Los vaceos practicaban una especie de comunismo consistente en repartir cada año las tierras y las cosechas de acuerdo con las necesidades de cada familia. El politburó era extremadamente severo: los acaparadores de grano y los tramposos eran ejecutados.

Para muestra ya está bien. Así eran los remotos habitantes de la Península. Si en algo se parecían entre ellos era en ser gentes de pelo en pecho. Los crucificaban y seguían cantando, caía el jefe y se suicidaban sobre su tumba, despreciaban la vida y amaban la guerra sobre todas las cosas. La de vueltas que ha tenido que dar el mundo para que ahora sus descendientes se nieguen a ejercer el noble oficio de las armas, y el ejército se vea obligado a contratar mercenarios extranjeros.
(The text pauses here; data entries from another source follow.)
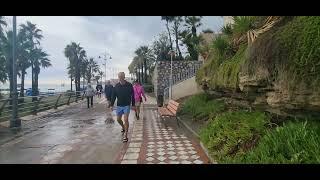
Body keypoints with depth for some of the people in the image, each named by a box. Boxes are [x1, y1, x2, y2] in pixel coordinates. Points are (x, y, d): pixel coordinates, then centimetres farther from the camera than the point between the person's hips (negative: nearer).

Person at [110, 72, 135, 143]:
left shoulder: (129, 85, -7)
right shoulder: (116, 86, -1)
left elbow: (132, 96, 0)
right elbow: (113, 96, 4)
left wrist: (133, 105, 1)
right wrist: (111, 105, -1)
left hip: (126, 105, -3)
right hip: (119, 105, 4)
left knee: (126, 119, -11)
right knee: (118, 119, 12)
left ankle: (125, 136, -3)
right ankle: (123, 128, 43)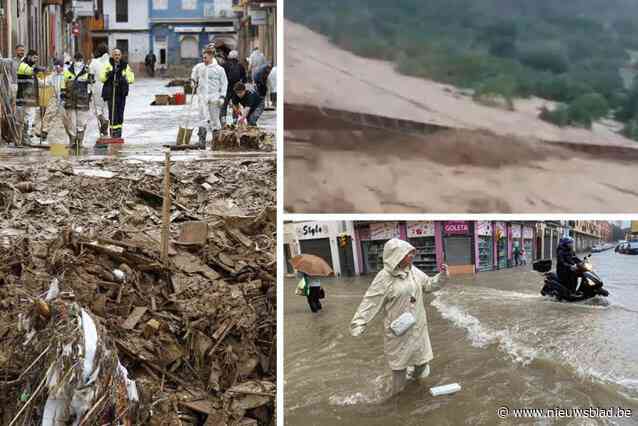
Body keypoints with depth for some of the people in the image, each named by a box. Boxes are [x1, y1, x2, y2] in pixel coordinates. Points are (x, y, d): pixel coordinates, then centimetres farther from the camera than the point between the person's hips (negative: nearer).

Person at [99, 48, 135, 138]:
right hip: (111, 93, -2)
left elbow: (131, 79, 4)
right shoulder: (108, 65, 4)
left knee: (120, 113, 6)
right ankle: (113, 131, -4)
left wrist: (124, 79, -15)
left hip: (122, 93, 2)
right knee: (113, 113, -8)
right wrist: (108, 74, -22)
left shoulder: (125, 66, 10)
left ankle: (119, 132, 14)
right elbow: (102, 78, -3)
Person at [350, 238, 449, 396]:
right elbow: (371, 302, -22)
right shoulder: (384, 278, -22)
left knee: (420, 351, 21)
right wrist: (359, 324, -27)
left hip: (417, 324, 6)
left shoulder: (414, 271, -1)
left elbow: (429, 284, 13)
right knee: (399, 358, 9)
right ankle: (399, 391, 25)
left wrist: (442, 276, -5)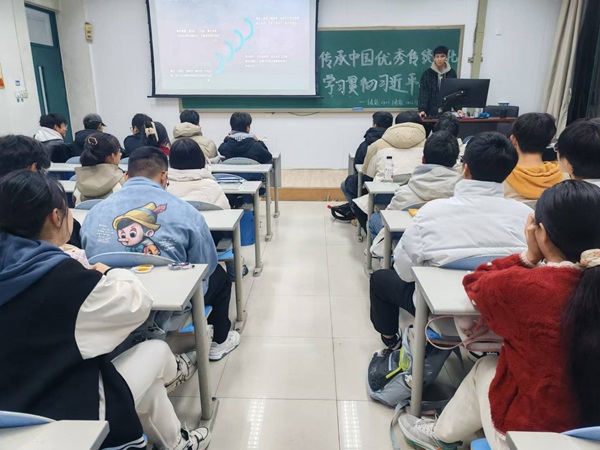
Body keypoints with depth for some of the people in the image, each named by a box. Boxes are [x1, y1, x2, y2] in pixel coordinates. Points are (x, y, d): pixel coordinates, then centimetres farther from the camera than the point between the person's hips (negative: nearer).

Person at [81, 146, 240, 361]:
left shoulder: (95, 211, -2)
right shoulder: (184, 211, -12)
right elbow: (205, 267, -2)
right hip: (165, 317, -4)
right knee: (218, 273, 24)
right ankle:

Tanta rudeza era compatible con el amor a la belleza e incluso con cierta tendencia a recargar la ornamentación. Recuerde el lector a la Dama de Elche. En realidad, si nos fijamos en el tocado femenino, había para todos los gustos, según tribus, desde aquellas en las que, como Rita Hayworth, ampliaban la frente afeitándosela, hasta las que se enrollaban el cabello y formaban sobre la cabeza un tocado fálico, dos usos que perduraron hasta, al menos, el siglo XVII en el País Vasco.

En esta Babel de tribus no existía conciencia alguna de globalidad. Fueron los buhoneros fenicios y griegos, llegados al reclamo de nuestras grandes riquezas minerales, quienes consideraron la Península como una unidad, los primeros que percibieron que, por encima de la rica variedad de sus hombres y sus paisajes, aquello era España.

¿España?

Sí, escéptico, lector: ESPAÑA. Ya entonces se llamaba España. La hermosa palabra fue usada por los navegantes fenicios, a los que llamó la atención la cantidad de conejos que se veían por todas partes. Por eso, la denominaron
i-shepham-im;
es decir: «el país de los conejos», de la palabra
shapán,
«conejo».

No el león, no el águila: durante mucho tiempo el humilde, evocador y eufemístico conejo fue el animal simbólico de España, su tótem peludo, escarbador e inquieto. El conejo se acuñaba en las monedas y aparecía en las alusiones más o menos poéticas; la caniculosa Celtiberia, como la llama Catulo
(Carm.
37,18), es decir, la conejera, España la de los buenos conejos.

No era el simpático roedor el único bicho que llamaba la atención por su abundancia. Los griegos también llamaron a la Península
Ophioússa,
que significa «tierra de serpientes». No obstante, para no espantar al turismo, prefirieron olvidarse de este nombrecito y adoptar el de Iberia, es decir la tierra del río Iber (por un riachuelo de la provincia de Huelva, probablemente el río Piedras, al que luego destronó el Ebro, que también se llamaba Iber). No obstante, el nombre que más arraigó fue el fenicio, el de los conejos, que fue adoptado por los romanos en sus formas Hispania y Spania. De esta última procede España, bellísimo nombre que durante mucho tiempo sólo tuvo connotaciones geográficas, no políticas. Por eso, el gran escritor luso Camoens no tiene inconveniente en llamar a los portugueses «gente fortissima de Espanha».